4 thoughts on “Religious Rigidity, Part 2: A New Knowing Of God

  1. Hey Mongoose… I have understanding in what you are saying. In the Old Testament GOD told the Israelites HE would give them ALL of the Promised Land…eventually. HE told them that they were not big enough to possess the whole land but, as they grew to possess it, HE would cause it to be yielded to them, as they fought.

    I was at a point where my “church leaders” told me they evn doubted my salvation because I wouldn’t/couldn’t bend to their thinking.

    As a result, I have rejected “church” until I can find a group of believers that says they accept one, and then actually does it….a group that truly understands the “body” concept Paul discusses instead of acting like they would chop off their little toe when it becomes “inconvenient” instead of treating it…a group that is willing to put more behind “love” than mere lip-service…people who will talk to you instead of ALWAYS being too busy.

    Furthermore, regarding the “abyss,” I have a few thoughts. I was told by a WHEEL in a national church that my problem is that I am TOO ready to pay the consequences. Apparently, most others look into “the abyss” and retreat in fear. I look into it an laugh, daring it Learlike to consume me.

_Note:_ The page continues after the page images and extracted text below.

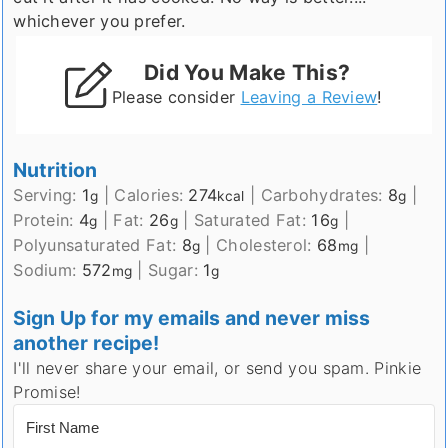
whichever you prefer.
Did You Make This?
Please consider
Leaving a Review
!
Nutrition
Serving:
1
|
Calories:
274
|
Carbohydrates:
8
|
g
kcal
g
Protein:
4
|
Fat:
26
|
Saturated Fat:
16
|
g
g
g
Polyunsaturated Fat:
8
|
Cholesterol:
68
|
g
mg
Sodium:
572
|
Sugar:
1
mg
g
Sign Up for my emails and never miss
another recipe!
I'll never share your email, or send you spam. Pinkie
Promise!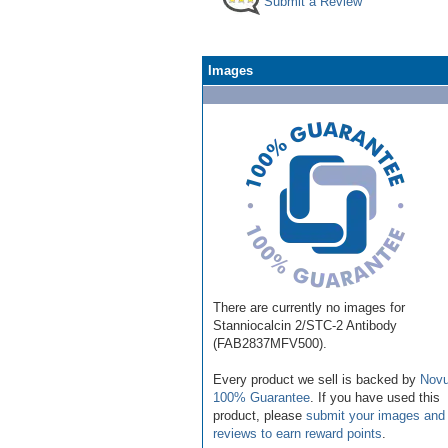
Submit a Review
Images
There are currently no images for
Stanniocalcin 2/STC-2 Antibody
(FAB2837MFV500).
Every product we sell is backed by
Novu
100% Guarantee
. If you have used this
product, please
submit your images and
reviews to earn reward points
.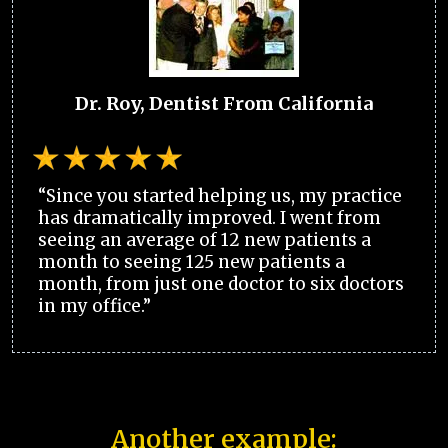
Dr. Roy, Dentist From California
“Since you started helping us, my practice
has dramatically improved. I went from
seeing an average of 12 new patients a
month to seeing 125 new patients a
month, from just one doctor to six doctors
in my office.”
Another example: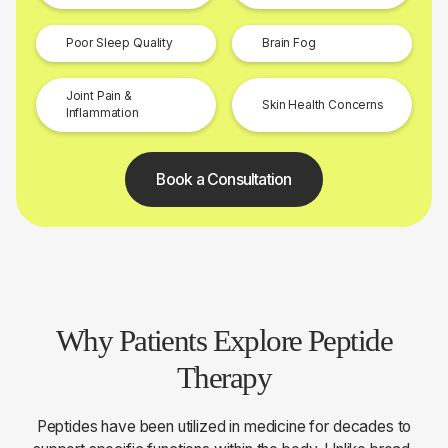
Poor Sleep Quality
Brain Fog
Joint Pain &
Skin Health Concerns
Inflammation
Book a Consultation
Why Patients Explore Peptide
Therapy
Peptides have been utilized in medicine for decades to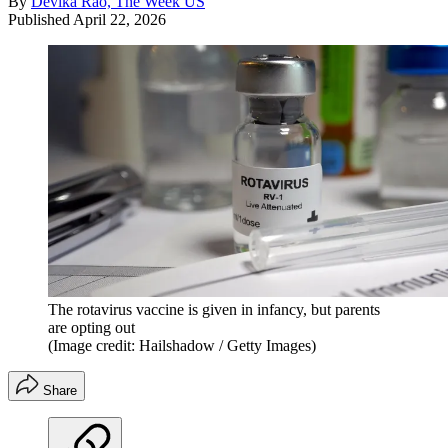
By
Devika Rao, The Week US
Published
April 22, 2026
The rotavirus vaccine is given in infancy, but parents
are opting out
(Image credit: Hailshadow / Getty Images)
Share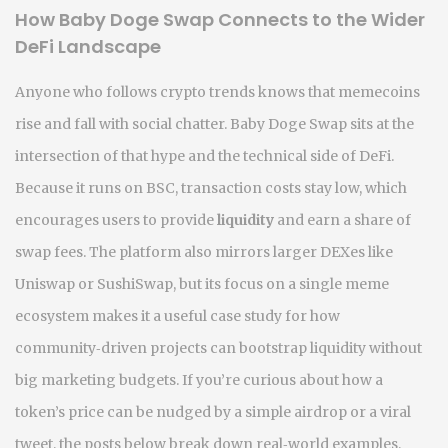
How Baby Doge Swap Connects to the Wider
DeFi Landscape
Anyone who follows crypto trends knows that memecoins
rise and fall with social chatter. Baby Doge Swap sits at the
intersection of that hype and the technical side of DeFi.
Because it runs on BSC, transaction costs stay low, which
encourages users to provide
liquidity
and earn a share of
swap fees. The platform also mirrors larger DEXes like
Uniswap or SushiSwap, but its focus on a single meme
ecosystem makes it a useful case study for how
community‑driven projects can bootstrap liquidity without
big marketing budgets. If you’re curious about how a
token’s price can be nudged by a simple airdrop or a viral
tweet, the posts below break down real‑world examples,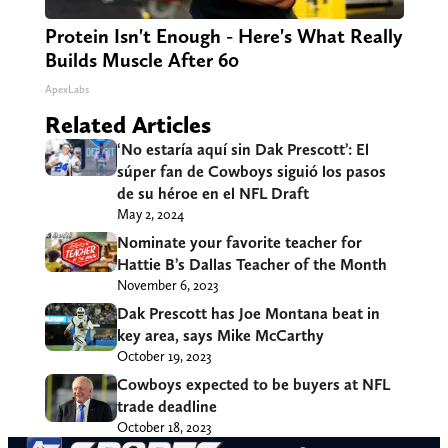
Protein Isn't Enough - Here's What Really
Builds Muscle After 60
ApexLabs
Related Articles
‘No estaría aquí sin Dak Prescott’: El
súper fan de Cowboys siguió los pasos
de su héroe en el NFL Draft
May 2, 2024
Nominate your favorite teacher for
Hattie B’s Dallas Teacher of the Month
November 6, 2023
Dak Prescott has Joe Montana beat in
key area, says Mike McCarthy
October 19, 2023
Cowboys expected to be buyers at NFL
trade deadline
October 18, 2023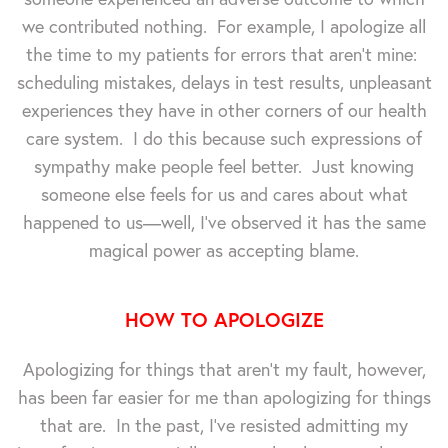
we contributed nothing. For example, I apologize all
the time to my patients for errors that aren't mine:
scheduling mistakes, delays in test results, unpleasant
experiences they have in other corners of our health
care system. I do this because such expressions of
sympathy make people feel better. Just knowing
someone else feels for us and cares about what
happened to us—well, I've observed it has the same
magical power as accepting blame.
HOW TO APOLOGIZE
Apologizing for things that aren't my fault, however,
has been far easier for me than apologizing for things
that are. In the past, I've resisted admitting my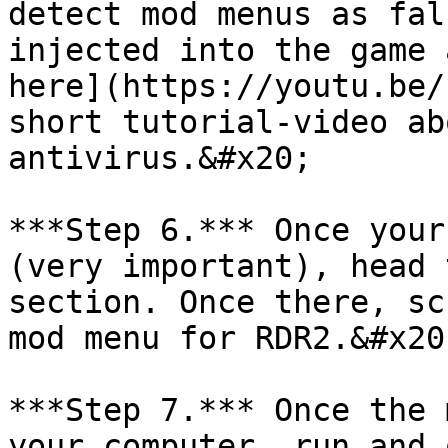
detect mod menus as fal
injected into the game 
here](https://youtu.be/
short tutorial-video ab
antivirus.&#x20;

***Step 6.*** Once your
(very important), head 
section. Once there, sc
mod menu for RDR2.&#x20;
***Step 7.*** Once the 
your computer, run and 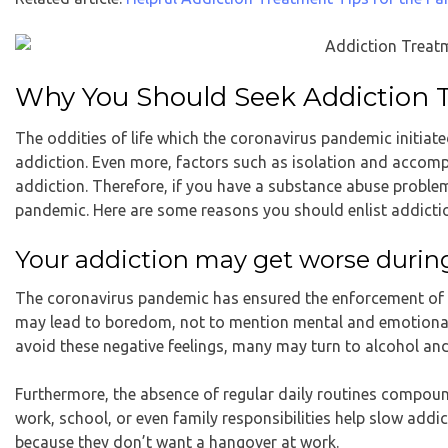
Why You Should Seek Addiction 
The oddities of life which the coronavirus pandemic initia
addiction. Even more, factors such as isolation and accom
addiction. Therefore, if you have a substance abuse proble
pandemic. Here are some reasons you should enlist
addicti
Your addiction may get worse duri
The coronavirus pandemic has ensured the enforcement of pr
may lead to boredom, not to mention mental and emotional st
avoid these negative feelings, many may turn to alcohol an
Furthermore, the absence of regular daily routines compou
work, school, or even family responsibilities help slow add
because they don’t want a hangover at work.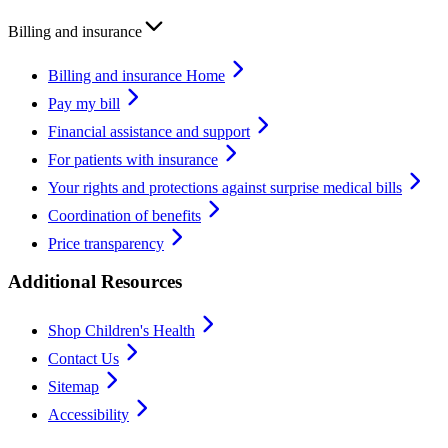
Billing and insurance
Billing and insurance Home
Pay my bill
Financial assistance and support
For patients with insurance
Your rights and protections against surprise medical bills
Coordination of benefits
Price transparency
Additional Resources
Shop Children's Health
Contact Us
Sitemap
Accessibility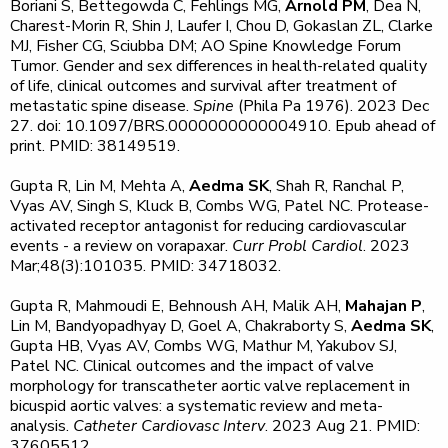
Boriani S, Bettegowda C, Fehlings MG,
Arnold PM
, Dea N,
Charest-Morin R, Shin J, Laufer I, Chou D, Gokaslan ZL, Clarke
MJ, Fisher CG, Sciubba DM; AO Spine Knowledge Forum
Tumor. Gender and sex differences in health-related quality
of life, clinical outcomes and survival after treatment of
metastatic spine disease.
Spine
(Phila Pa 1976). 2023 Dec
27. doi: 10.1097/BRS.0000000000004910. Epub ahead of
print. PMID: 38149519.
Gupta R, Lin M, Mehta A,
Aedma SK
, Shah R, Ranchal P,
Vyas AV, Singh S, Kluck B, Combs WG, Patel NC. Protease-
activated receptor antagonist for reducing cardiovascular
events - a review on vorapaxar.
Curr Probl Cardiol
. 2023
Mar;48(3):101035. PMID: 34718032.
Gupta R, Mahmoudi E, Behnoush AH, Malik AH,
Mahajan P
,
Lin M, Bandyopadhyay D, Goel A, Chakraborty S,
Aedma SK
,
Gupta HB, Vyas AV, Combs WG, Mathur M, Yakubov SJ,
Patel NC. Clinical outcomes and the impact of valve
morphology for transcatheter aortic valve replacement in
bicuspid aortic valves: a systematic review and meta-
analysis.
Catheter Cardiovasc Interv
. 2023 Aug 21. PMID:
37605512.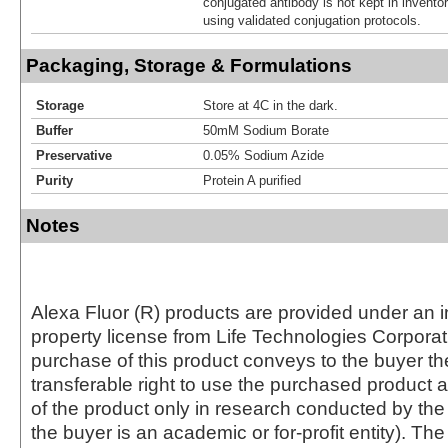
conjugated antibody is not kept in invento
using validated conjugation protocols.
Packaging, Storage & Formulations
Storage
Store at 4C in the dark.
Buffer
50mM Sodium Borate
Preservative
0.05% Sodium Azide
Purity
Protein A purified
Notes
Alexa Fluor (R) products are provided under an in
property license from Life Technologies Corporat
purchase of this product conveys to the buyer th
transferable right to use the purchased produc
of the product only in research conducted by th
the buyer is an academic or for-profit entity). The 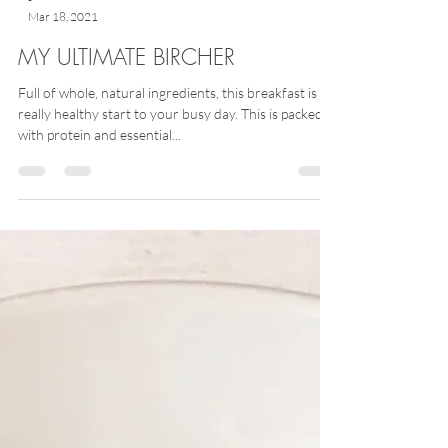
-
Mar 18, 2021
MY ULTIMATE BIRCHER
Full of whole, natural ingredients, this breakfast is a
really healthy start to your busy day. This is packed
with protein and essential...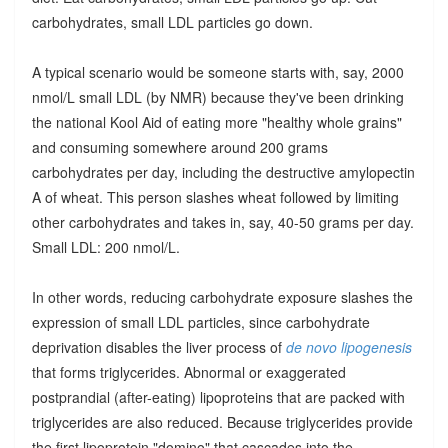
carbohydrates, small LDL particles go down.
A typical scenario would be someone starts with, say, 2000
nmol/L small LDL (by NMR) because they've been drinking
the national Kool Aid of eating more "healthy whole grains"
and consuming somewhere around 200 grams
carbohydrates per day, including the destructive amylopectin
A of wheat. This person slashes wheat followed by limiting
other carbohydrates and takes in, say, 40-50 grams per day.
Small LDL: 200 nmol/L.
In other words, reducing carbohydrate exposure slashes the
expression of small LDL particles, since carbohydrate
deprivation disables the liver process of
de novo lipogenesis
that forms triglycerides. Abnormal or exaggerated
postprandial (after-eating) lipoproteins that are packed with
triglycerides are also reduced. Because triglycerides provide
the first lipoprotein "domino" that cascades into the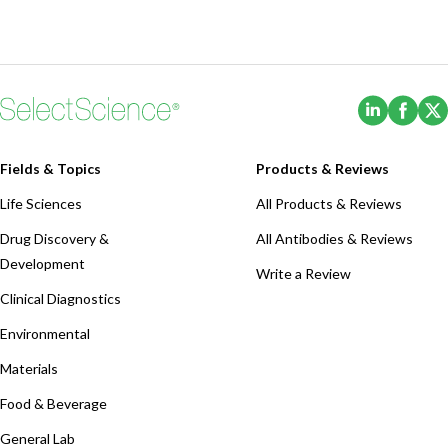
(Opens i
(Ope
Fields & Topics
Products & Reviews
Life Sciences
All Products & Reviews
Drug Discovery &
All Antibodies & Reviews
Development
Write a Review
Clinical Diagnostics
Environmental
Materials
Food & Beverage
General Lab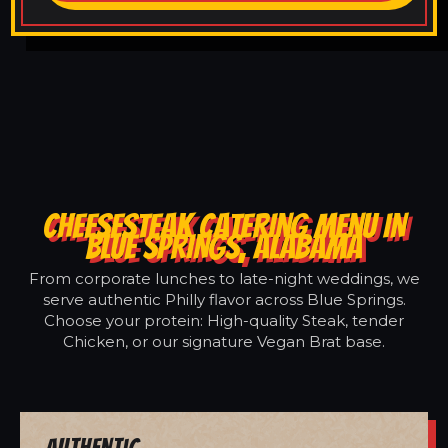
CHEESESTEAK CATERING MENU IN
BLUE SPRINGS, ALABAMA
From corporate lunches to late-night weddings, we
serve authentic Philly flavor across Blue Springs.
Choose your protein: High-quality Steak, tender
Chicken, or our signature Vegan Brat base.
Authentic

    I prefer Jacob’s approach to GOD. I know HIM. I love HIM. I honor HIM, but I will not lay down. I will contend with GOD HIMself…not that I am close to equality, but that what I know of HIM says that HE DOES make sense and I DEMAND some kind of answers. If I walk away with the scars of contention, I am fine with that. So far my “scars” include a broken knee, a broken back, other physical maladies and 6…no, wait…7 mental disorders.

    I am David with a bed in Sheol. I am David in the back of the cave while his own men plotted against him. I am a spotted lamb being put to the slaughter daily.

    I am not Christ, but I am expected to die like HIM every day. People scream, “DIE” in my face! I am not Paul who was caught up to the Third Heaven so he could see what his trevails would end it, enabling him to be so self-sacrificial.

    I am just little ole me. A slight reflection of the man I was…now old and broken.

    As far as “the abyss” goes, though, I am not afraid one bit.

    Look into it and despair. I see it and look for a friend. If I find one, he can grab my belt and aid me leaning farther over the edge, helping me stare into the all-consuming fire as I scream, “SHOW ME MORE!”

    Does the ‘world” even know what a friend is anymore or does everyone except me know THE TRUTH?

    • Those are some great thoughts, my man! Yeah, I am like you in that I must ‘wrestle’ with God…it’s just in my nature. I think that attitude scares some ‘Christians’ because they think it’s disrespectful to wrestle with God…I would argue that the to disrespect God would be to ignore Him completely; wrestling with God is not disrespectful or heretical at all; in fact, it means that I care so much about knowing Him more that I must struggle and suffer.

  2. I do want to add one more thing. I don’t ALWAYS contend with GOD. No way. I know the inflections of HIS voice in my head and I know when it is time just to shut up, accepting that everything doesn’t NEED to make sense to me. That is when GOD does his Job thing to me: “Where were you, BOY, when I made the world?” “No where, GOD. I’ll be quiet!” Then there are just times that I am hurting so bad I grab on to HIM with everything in me and refuse to let go, or be let go. Sad thing is, THAT (clinging to HIM) is how I should be all the time.